Microscopic polyangiitis (MPA) shares a systemic small vessel vasculitis and pauci-immune necrotizing and crescentic glomerulonephritis with GPA (WG) and allergic granulomatosis (Churg–Strauss syndrome). All three diseases are also associated with anti-neutrophil cytoplasmic autoantibodies (ANCA), which appear to have a pathogenic role in these diseases. This substantiates the hypothesis made by Godman and Churg in 1954, based on pathology alone, that these three diseases are closely related and probably share a common pathogenic mechanism .

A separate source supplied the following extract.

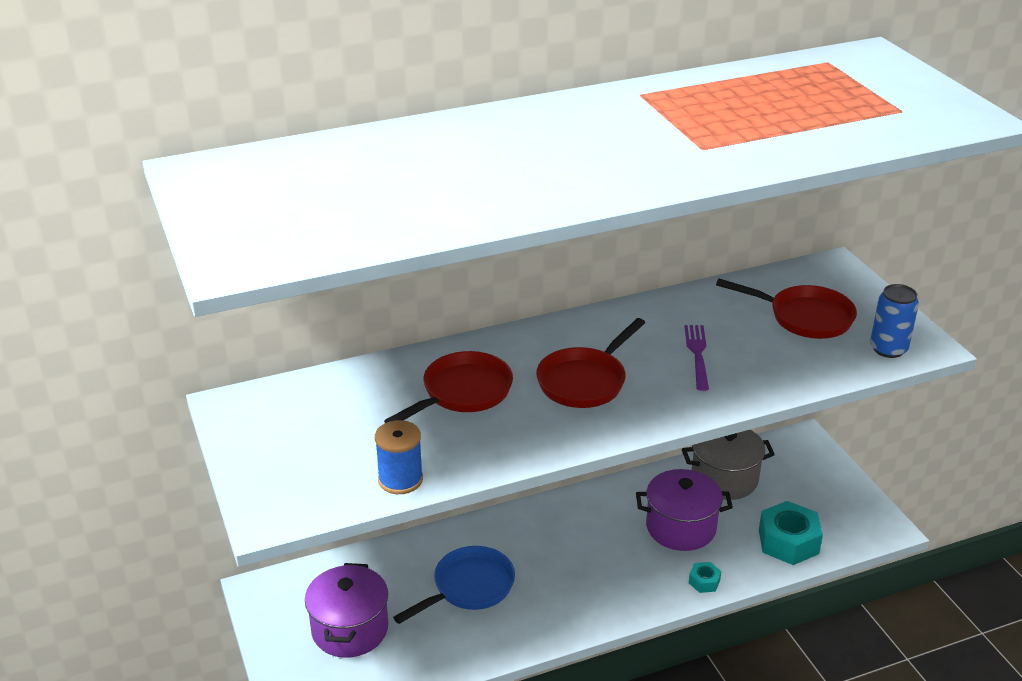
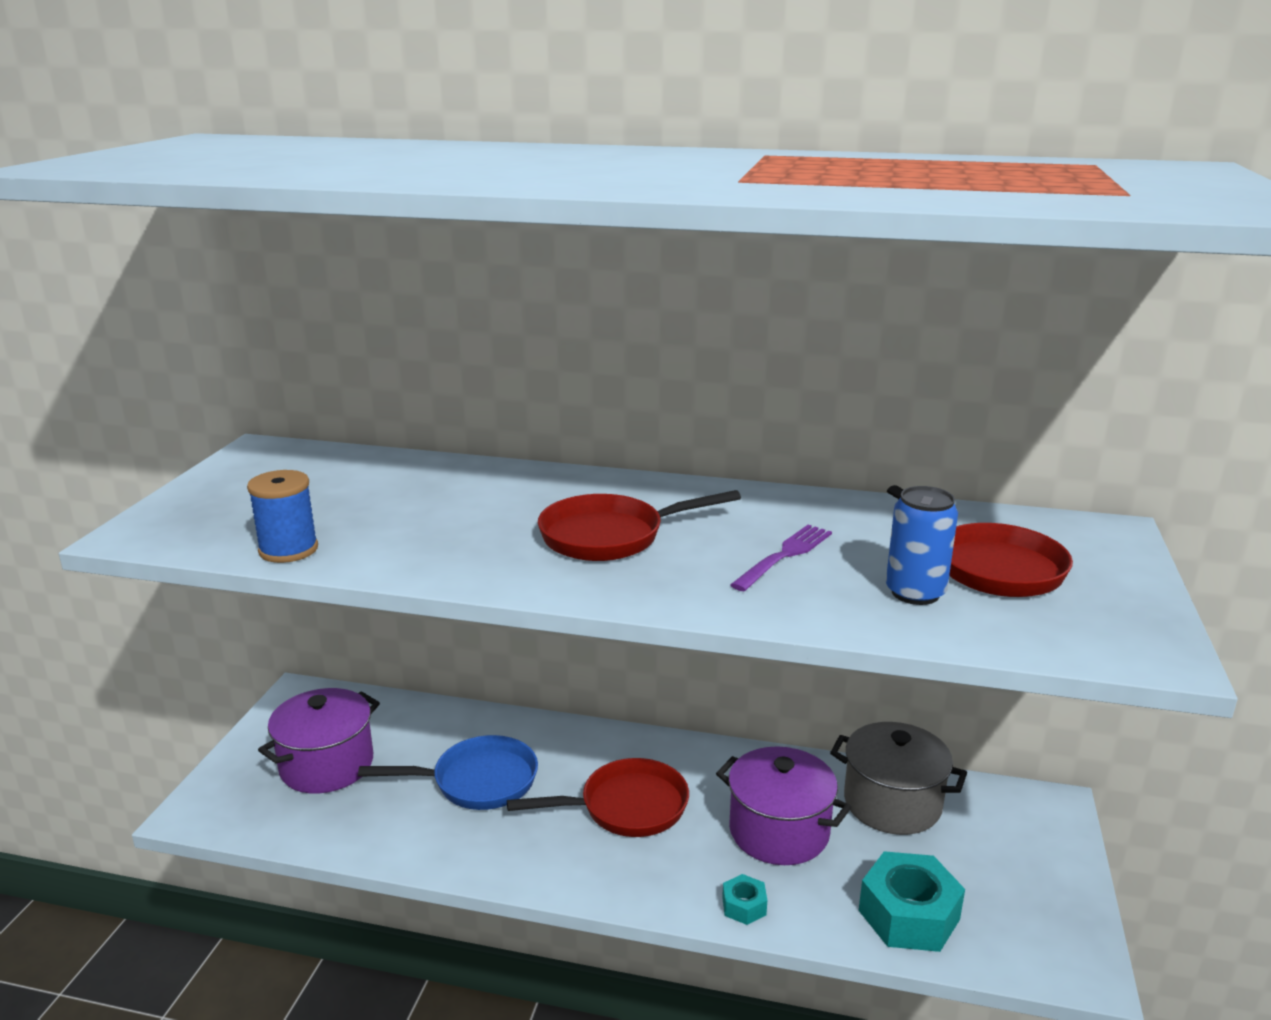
camera: 35 degrees right, 10 degrees down
red pan [384,351,513,423] -> red pan moved to [507,758,689,837]
blue can [870,284,919,358] -> blue can moved to [886,486,958,605]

Another issue that will be addressed by the 2011 CHCC is the role, if any, for ANCA serology in the diagnostic terms for GPA (WG), MPA and allergic granulomatosis (Churg–Strauss syndrome). For example, should this group (class) of vasculitides be called ANCA disease or ANCA-associated vasculitis, and should each clinicopathological variant name be prefixed by MPO-ANCA, PR3-ANCA or ‘seronegative’ (e.g. PR3-ANCA GPA, MPO-ANCA MPA, seronegative GPA, etc.)? There are clinical and pathophysiological arguments in favour [1,10] and against  this approach.
One thing is certain: as our understanding of the clinical manifestations, pathogenesis and aetiology of these and other vasculitides change over time, the names and approaches for diagnosing these diseases will change accordingly.